Prepare the Toppings

  • If using a soft-boiled egg, get a pot of water to a boil, gently drop the eggs, and cook for 6-7 minutes for a runny yolk or 8-9 minutes for a healthier yolk. Remove the eggs with a slotted spoon, place them in an ice-water bath to stop the cooking process, peel them, and set aside.
  • Wash the green onions, dice them finely, and set aside.
  • Julienne the carrot and set aside.

Cook the Edamame

  • Bring a pot of water to a boil. Cook the edamame for five minutes, or until it becomes soft. Empty and place aside.

Prepare the Broth

  • Heat the olive oil in a big pot over medium heat. Add the minced garlic and grated ginger, and sauté until fragrant, about 1-2 minutes.
  • After adding the vegetable or chicken broth, boil the mixture.
  • Stir in the soy sauce and sesame oil, then season with salt and pepper to taste.

Cook the Ramen Noodles

In a different pot, boil the ramen noodles according to the package instructions, usually for three minutes. Empty and rinse the noodles to stop the cooking cycle and prevent sticking.

Assemble the Ramen

  • Divide the cooked noodles between two bowls.
  • Over the noodles in each bowl, pour the heated broth.
  • Top with the cooked Edamame, julienned carrot, and sliced green onions.
  • Add any additional toppings like nori, sesame seeds, or soft-boiled eggs.

Serving Suggestions

  • Edamame Ramen is best served hot, its steam carrying the tantalizing aromas of the East. Side dishes like crispy tempura or a fresh salad, like the Golden Girl Salad with Sweet Corn Vinaigrette, can add contrasting textures and flavors. For beverages, a light beer or a cup of green tea can complement the dish’s richness.

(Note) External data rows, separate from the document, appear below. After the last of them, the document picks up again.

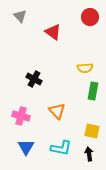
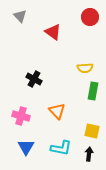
black arrow: rotated 16 degrees clockwise
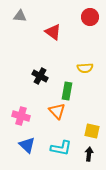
gray triangle: rotated 40 degrees counterclockwise
black cross: moved 6 px right, 3 px up
green rectangle: moved 26 px left
blue triangle: moved 1 px right, 2 px up; rotated 18 degrees counterclockwise
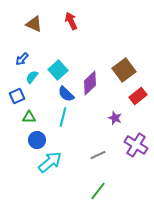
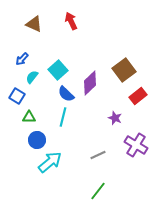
blue square: rotated 35 degrees counterclockwise
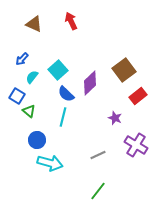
green triangle: moved 6 px up; rotated 40 degrees clockwise
cyan arrow: moved 1 px down; rotated 55 degrees clockwise
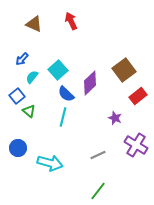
blue square: rotated 21 degrees clockwise
blue circle: moved 19 px left, 8 px down
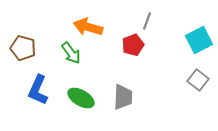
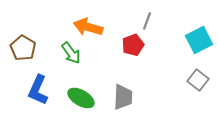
brown pentagon: rotated 15 degrees clockwise
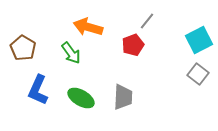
gray line: rotated 18 degrees clockwise
gray square: moved 6 px up
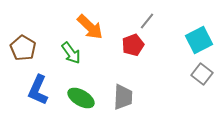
orange arrow: moved 2 px right; rotated 152 degrees counterclockwise
gray square: moved 4 px right
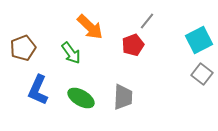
brown pentagon: rotated 20 degrees clockwise
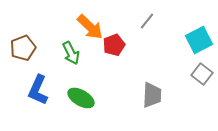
red pentagon: moved 19 px left
green arrow: rotated 10 degrees clockwise
gray trapezoid: moved 29 px right, 2 px up
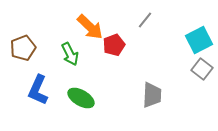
gray line: moved 2 px left, 1 px up
green arrow: moved 1 px left, 1 px down
gray square: moved 5 px up
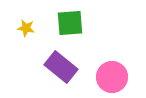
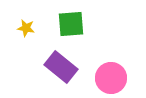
green square: moved 1 px right, 1 px down
pink circle: moved 1 px left, 1 px down
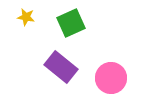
green square: moved 1 px up; rotated 20 degrees counterclockwise
yellow star: moved 11 px up
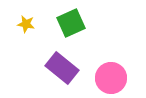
yellow star: moved 7 px down
purple rectangle: moved 1 px right, 1 px down
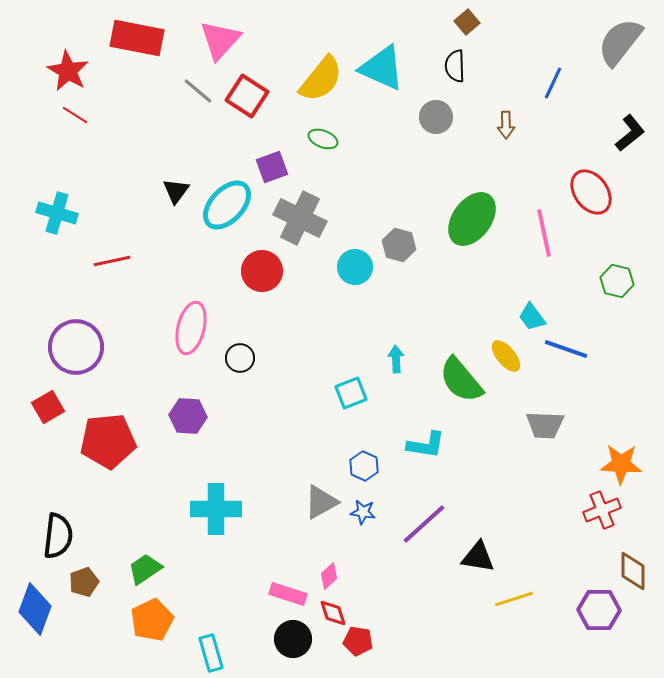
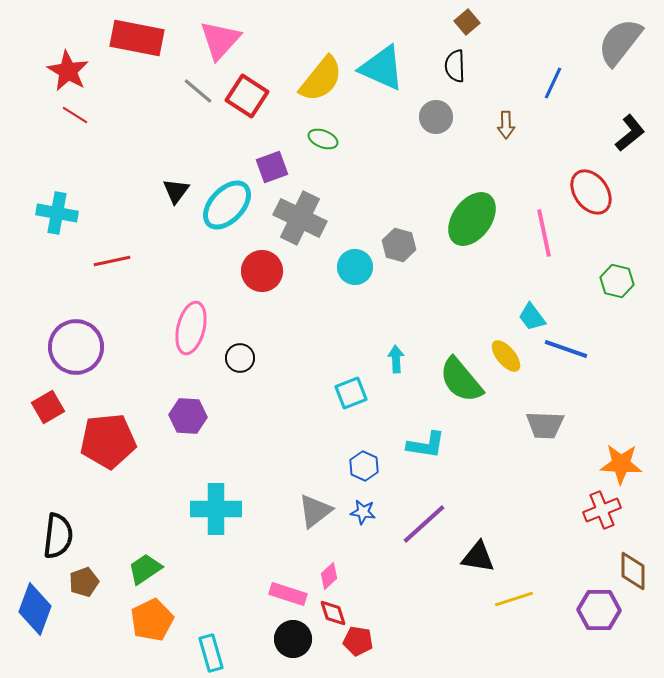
cyan cross at (57, 213): rotated 6 degrees counterclockwise
gray triangle at (321, 502): moved 6 px left, 9 px down; rotated 9 degrees counterclockwise
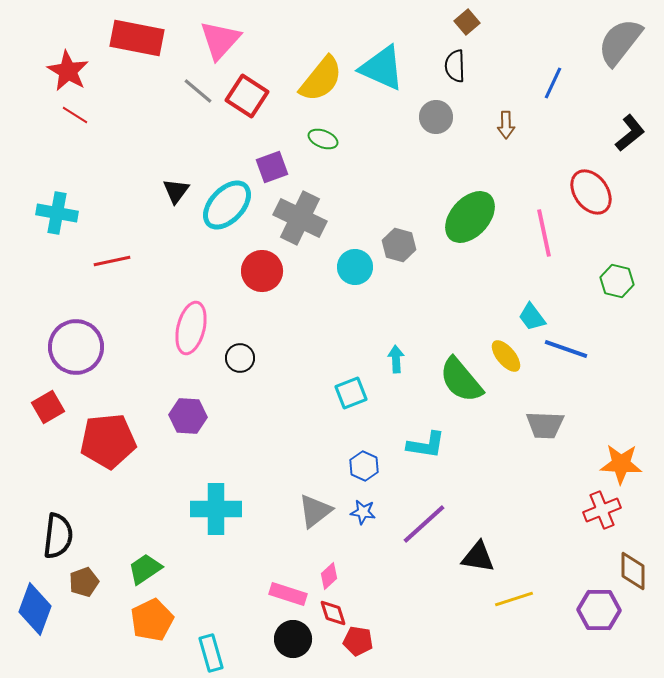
green ellipse at (472, 219): moved 2 px left, 2 px up; rotated 6 degrees clockwise
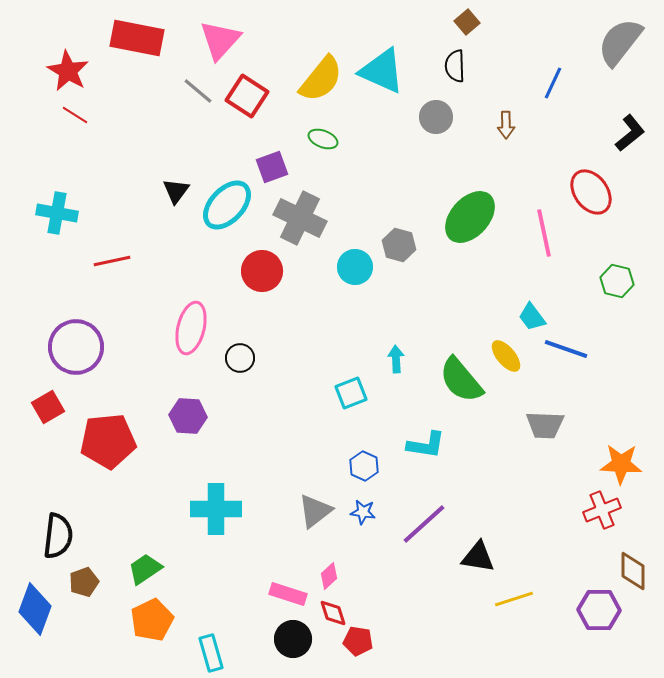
cyan triangle at (382, 68): moved 3 px down
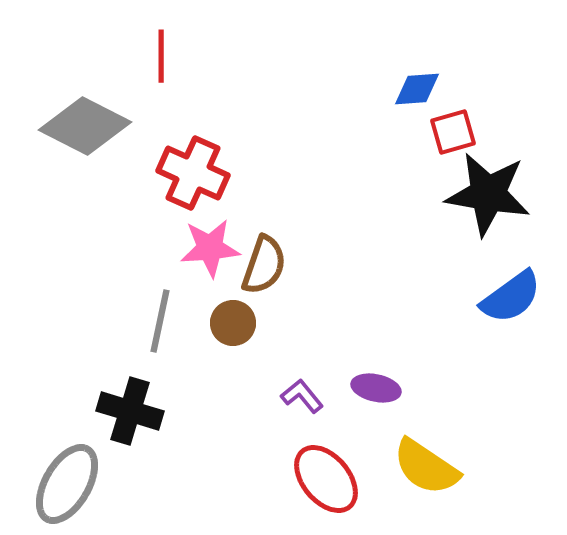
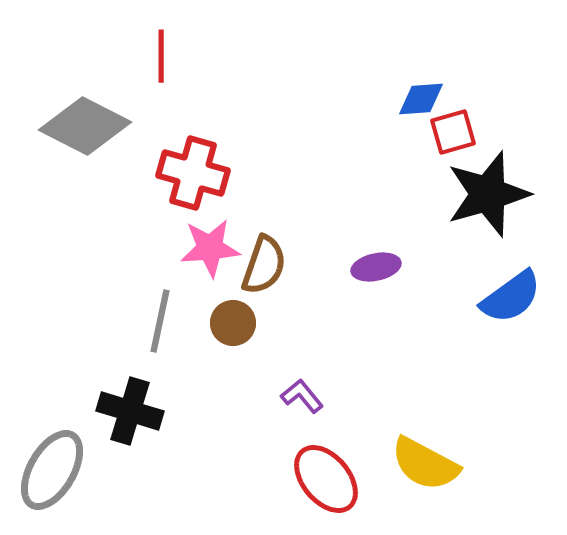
blue diamond: moved 4 px right, 10 px down
red cross: rotated 8 degrees counterclockwise
black star: rotated 26 degrees counterclockwise
purple ellipse: moved 121 px up; rotated 24 degrees counterclockwise
yellow semicircle: moved 1 px left, 3 px up; rotated 6 degrees counterclockwise
gray ellipse: moved 15 px left, 14 px up
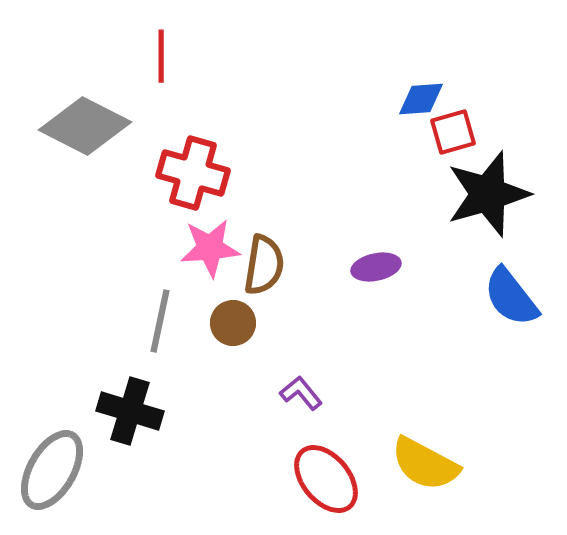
brown semicircle: rotated 10 degrees counterclockwise
blue semicircle: rotated 88 degrees clockwise
purple L-shape: moved 1 px left, 3 px up
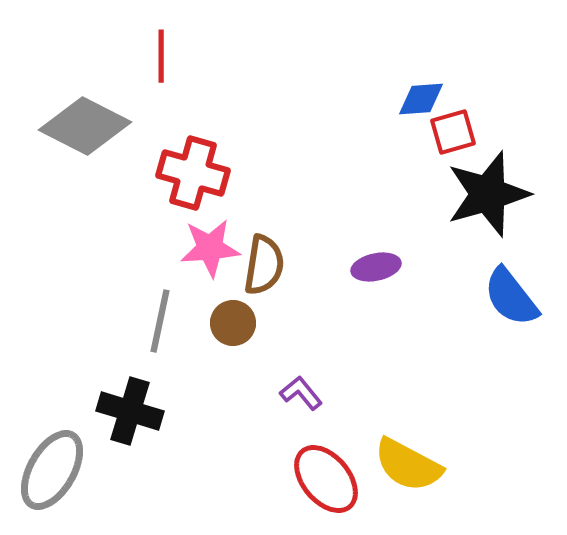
yellow semicircle: moved 17 px left, 1 px down
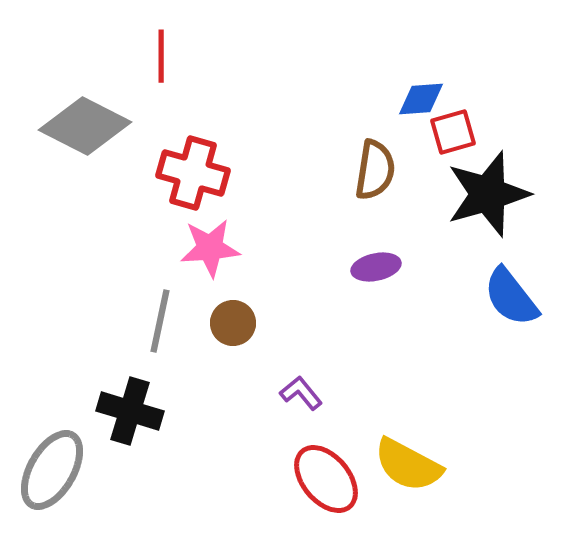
brown semicircle: moved 111 px right, 95 px up
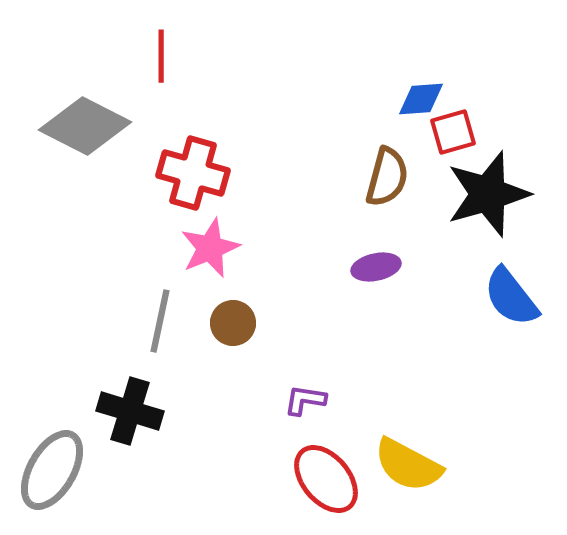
brown semicircle: moved 12 px right, 7 px down; rotated 6 degrees clockwise
pink star: rotated 18 degrees counterclockwise
purple L-shape: moved 4 px right, 7 px down; rotated 42 degrees counterclockwise
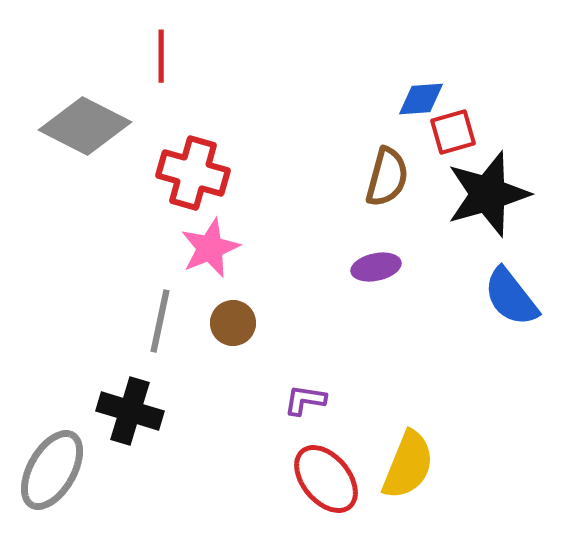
yellow semicircle: rotated 96 degrees counterclockwise
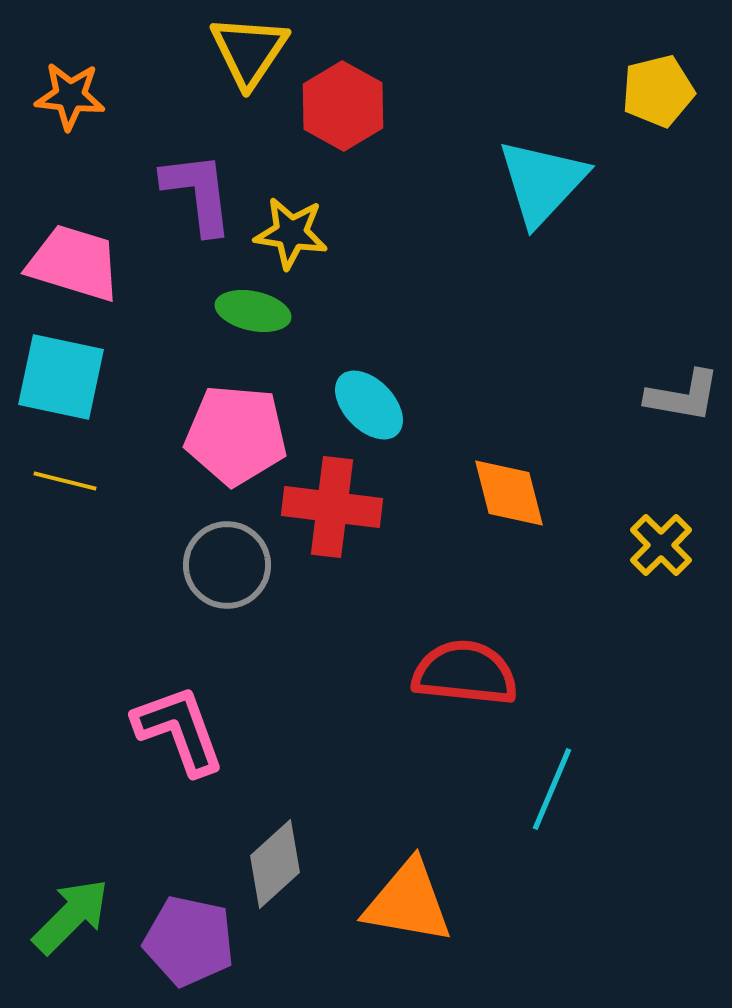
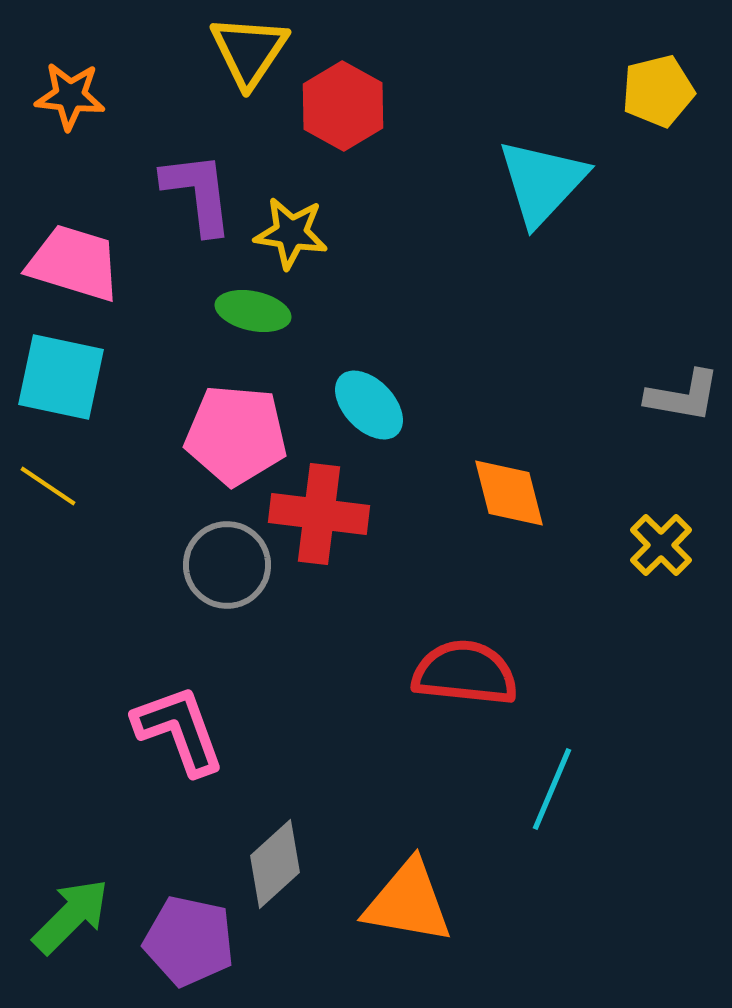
yellow line: moved 17 px left, 5 px down; rotated 20 degrees clockwise
red cross: moved 13 px left, 7 px down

Feel free to adjust the level of soy sauce and the variety of toppings according to your preference. Enjoy your homemade Edamame Ramen!

Dietary Considerations

Healthy edamame ramen with different dietary adaptations is possible. Its ingredients are also easily replaced with more nutritious options for the benefit of vegetarians and vegans. The ramen is inclusive of gluten-sensitive diners by considering gluten-free noodles.


In the empire of nicety foods, Edamame Ramen stands out as a testament to the looks of culinary fusion. It signifies a balance of taste and health, proving that indulgence and well-being need not be mutually exclusive. So, whether you are an adept home cook or a curious foodie, give Edamame Ramen a try, and explore Whole Wheat Ramen and Edamame for another wholesome variation. Embrace the adventure of Edamame Ramen, and let your kitchen be graced with a dish that’s both heartwarming and heart-healthy.


Can you have an edamame in Ramen?

Edamame is a nutritious replacement for ramen; it adds color and texture.

What is soy ramen called?

Shoyu Ramen is a classic Japanese noodle soup mainly flavored with soya sauce, commonly known as soy ramen.

What are traditional vegetables in Ramen?

Typical types of vegetables used in ramen are green onions, bamboo shoots, nori or seaweed, and bean sprouts.

Can soy be included in Ramen?

Soy sauce could enhance the umami profile of ramen and provide a full-bodied intensity to the soup.